---------- EXCERPTED TEXT

The word “process” when pertaining to a writing center tutor –tutee relationship encompasses a variety of foundation level collaborative instruction aimed at producing a better writer (Tompkins, 1) which inevitably creates better writing. The process of tutoring in the writing center ideally is mutual listening and talking, an approach that allows for conversation to take place about the writing.The tutor must be upfront and willing to negotiate what happens in a session so that both the writer and the tutor’s goals are met (Cooper 57). The tutor has at her disposal a variety of techniques, like guided writing, or modeled writing, all aimed at helping the student become a better writer. However, in the writing center, (especially when it comes to appointment based tutoring), the goal for the writer often is not to become a better writer, but to produce a better piece of writing.
We know, as instructors of writing, that in a true collaborative session, the writing itself has no choice but to become “better” , but we also know that when a student’s personal ownership of his writing is fostered he will have no choice but to become an overall more productive writer. It would seem because we are so process oriented in the writing center that product ultimately has no place, but the ownership we as tutor’s seek to instill in our tutees can be developed through publishing. I would like to suggest that product is indeed a part of the process and that in all actuality it is the innate result of the process. The concept of a product is naturally implied, and as years of history have suggested the product’s purpose is that of communication.

--------------------
---------- SUPPLIED INFORMATION

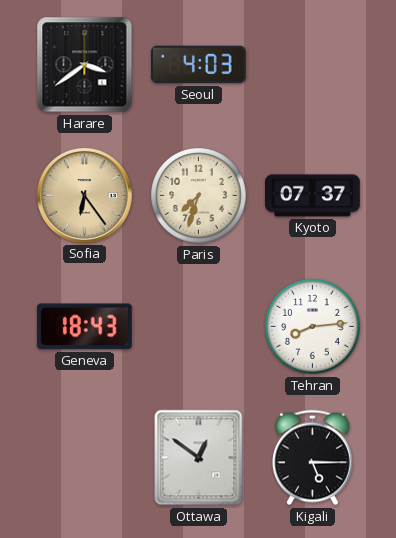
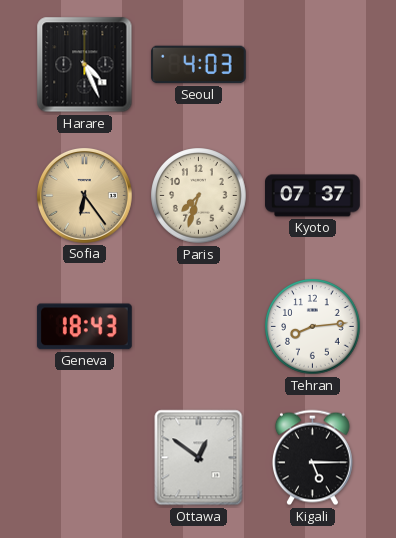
Harare: 3:39 -> 4:26
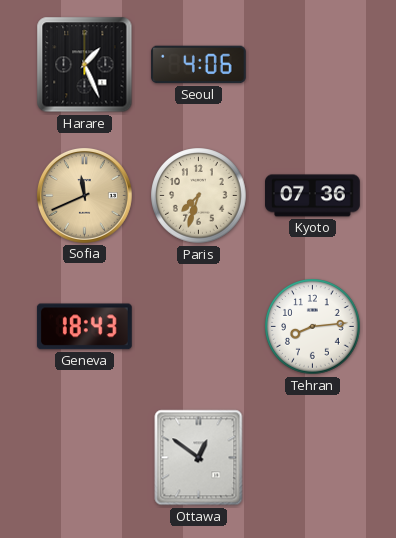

--------------------

REQUIRED ACTIONS:
A: Decide whether each statement below agrees with the passage on writing center tutoring. Answer yes or no for each, and quote the words of the passage that settle it.
(i) The tutor should be upfront and willing to negotiate what happens in a session.
(ii) In appointment-based tutoring, the writer's goal is often to become a better writer.
(iii) The passage argues that product has no place in the process.
B: Answer these questions from the passage on writing center tutoring, one answer per line:
(i) Which two techniques does the passage name as being at the tutor's disposal?
(ii) Through what does the passage say the ownership tutors seek to instill can be developed?
(iii) What does the passage give as the product's purpose?
C: Repeat the passage on writing center tutoring word for word, starting at "We know, as" and ending at "that of communication.".

ANSWER LIST:
A:
(i) Yes: "The tutor must be upfront and willing to negotiate what happens in a session"
(ii) No: "the goal for the writer often is not to become a better writer, but to produce a better piece of writing"
(iii) No: "I would like to suggest that product is indeed a part of the process"

B:
(i) Guided writing and modeled writing.
(ii) Publishing.
(iii) Communication.

C:
We know, as instructors of writing, that in a true collaborative session, the writing itself has no choice but to become “better” , but we also know that when a student’s personal ownership of his writing is fostered he will have no choice but to become an overall more productive writer. It would seem because we are so process oriented in the writing center that product ultimately has no place, but the ownership we as tutor’s seek to instill in our tutees can be developed through publishing. I would like to suggest that product is indeed a part of the process and that in all actuality it is the innate result of the process. The concept of a product is naturally implied, and as years of history have suggested the product’s purpose is that of communication.